La cosa más tonta
Compañeras, directivos, secretarias y vecinos saben qué sucede cuando se cierra una puerta, el silencio que llega después, los susurros, la silla desplazándose, el runrún de unos golpes acompasados, el silencio de nuevo
La niña levanta la vista y contempla una vasta extensión de agua serpenteante y viva. Hasta ese día, su vida se había desarrollado entre barrotes, en lo que le habían dicho que era un subterráneo, para ella el agua no existía sin un cubo metálico. Cuando introdujo el cuerpo en un río por primera vez, la niña debía tener unos catorce años. Jacqueline Harpman, en Yo que nunca supe de los hombres aborda las violencias con una delicadeza estremecedora, es posible que aquello de que no hay belleza si esta no encierra parte de lo terrible de la vida sea cierto: en el momento en el que la niña introduce las piernas en el agua y la siente por primera vez, la dicha y el dolor inician una batalla.
Hace semanas que la novela de la psicoanalista belga me ronda la cabeza. Conozco la magnitud de las violencias que narra Harpman, su río es mi reguero de niña en la huerta valenciana, lleno a rebosar de un agua fría que corre y me acaricia las piernas rechonchas, aliviando el calor del verano. La seguridad de la niña que chapotea ignorando la crueldad de la vida se asemeja bastante a transitar la ciudad sin el gas pimienta aferrado a la mano. La respuesta a una agresión no es ocultarnos, pienso últimamente. Después me digo que hablo desde el privilegio. Cuando alguien está siendo agredido quiere olvidarlo todo, que nadie sepa lo que le está sucediendo. Hace falta distancia, buena suerte y en ocasiones dinero, para poder enfrentar el dolor e iniciar el proceso de reparación.

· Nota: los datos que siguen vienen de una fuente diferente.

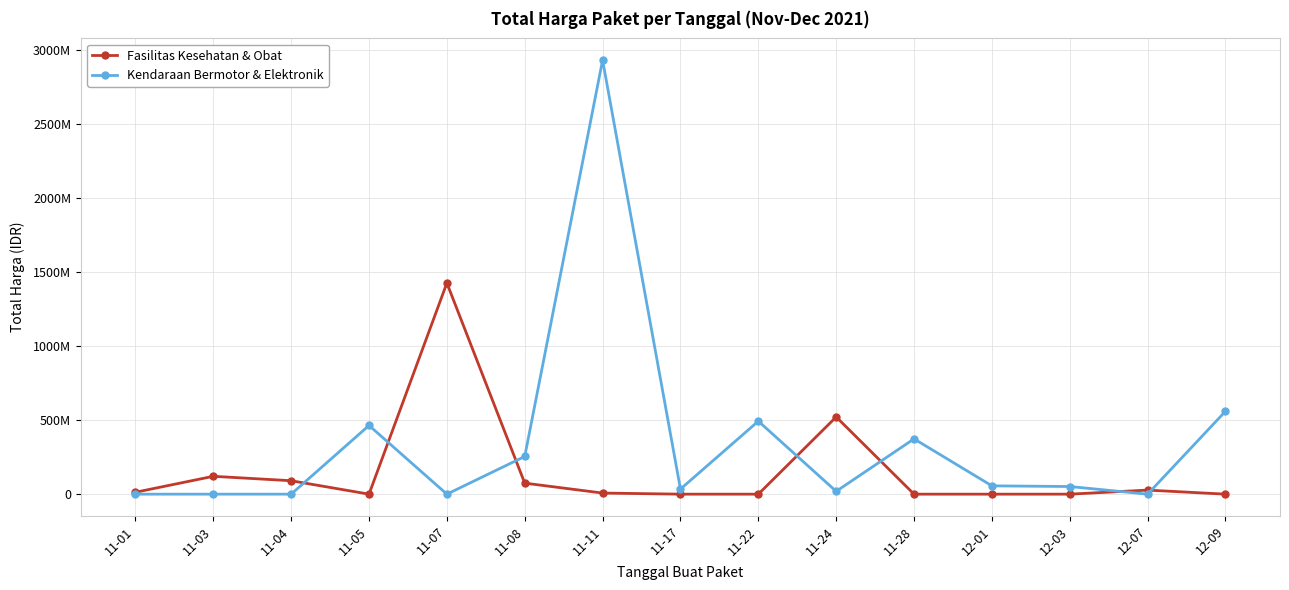

Reading right to left, extract all data points from this chart.

Fasilitas Kesehatan & Obat: 0	27412000	0	0	0	521459200	0	0	7401240	74424000	1425867900	0	90672075	120613270	12787500
Kendaraan Bermotor & Elektronik: 559971000	0	51601000	56152800	373404000	19175000	493000000	34292000	2931562000	254700000	0	464002100	0	0	0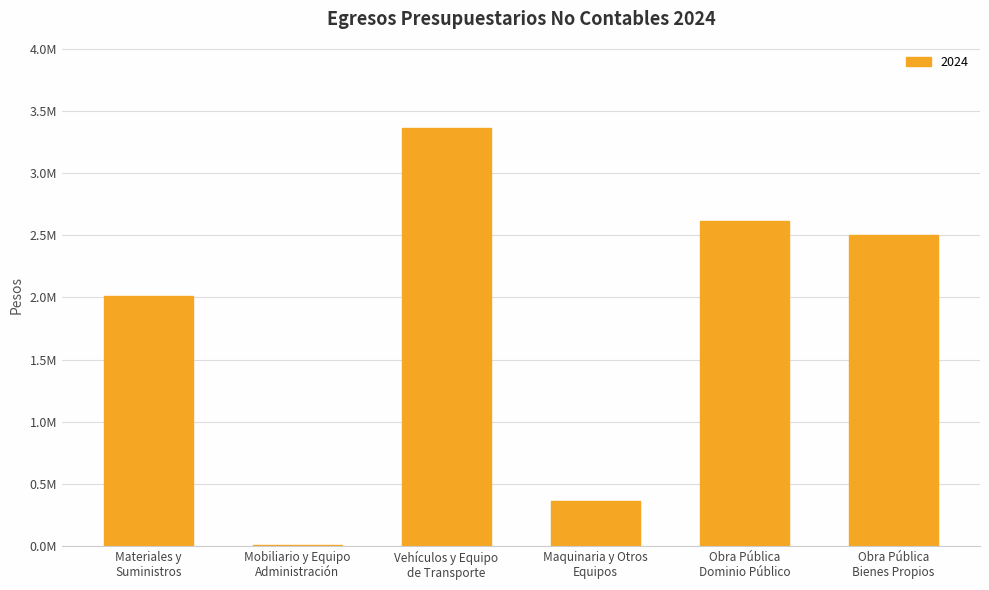

What is the minimum value shown in the chart?

6568.1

Emilia Pardo Bazán nos dejó decenas de cuentos que retratan vidas que pensamos que nada tienen que ver con las nuestras. Según la escritora María Ovelar, Bazán presenta dos tipos de protagonistas: las maltratadas, encerradas, acosadas, calumniadas, inseguras y supeditadas al rol tradicional, y las fuertes y empoderadas que luchan contra su destino. Yo me pregunto: cuando un marido decide golpearte o un directivo de quien depende tu sueldo fija su deseo en ti, cuando un grupo de jóvenes violan a tu yo adolescente y lo dejan inconsciente y sin ropa en un polígono industrial, ¿tendrás en algún momento la posibilidad de luchar contra tu destino? Pienso que, si no eres un personaje de ficción y una doña Emilia vela por ti, la tarea es complicada.
Hace un año escribí un tuit con relación a un caso de acoso que arrastro desde hace un tiempo y se armó un alboroto. Recibí un mensaje de un antiguo novio que me tiraba del pelo y que gritaba, que daba golpes y reventaba puertas. Hace 15 años, apretó el puño y se rompió el cuarto y quinto metacarpiano del dedo meñique. Lancé el tuit y el responsable de aquellas agresiones quiso seguir arreando patadas cerca de mi cuerpo. Si hay que partirle la cara, no te cortes, escribió.
Las violencias se suceden delante de nuestros ojos. En ocasiones salen de nuestras manos, pero preferimos no verlas. Compañeras, directivos, secretarias y vecinos saben qué sucede cuando se cierra una puerta, el silencio que llega después, los susurros, la silla desplazándose, el runrún de unos golpes acompasados, el silencio de nuevo. “Fue la cosa más tonta… de puro tonta no quise decirla”, dice la protagonista de El encaje roto cuando le preguntan por qué dijo que no en el altar. “La gente siempre atribuye los sucesos a causas profundas y trascendentales, sin reparar en que a veces nuestro destino lo fijan las niñerías, las pequeñeces más pequeñas...”. Las causas profundas se construyen sobre pequeñeces minúsculas que tienen un gran poder, es el amontonamiento de esas tonterías lo que acaba generando las mayores violencias. ¿Y si, aquel que se rompió la mano golpeando a su pareja, el que violó a una menor después de drogarla, o el tipo que se empeña en imponer su presencia, afrontaran ya su condición de verdugos? Las víctimas que siguen con vida no pueden cambiar su destino, pero sí podrían quitarse zapatos y calcetines e introducir de nuevo las piernas en el agua, sentir que lo están haciendo por vez primera, podrían empezar a experimentar el dolor y la dicha de metamorfosearse en supervivientes.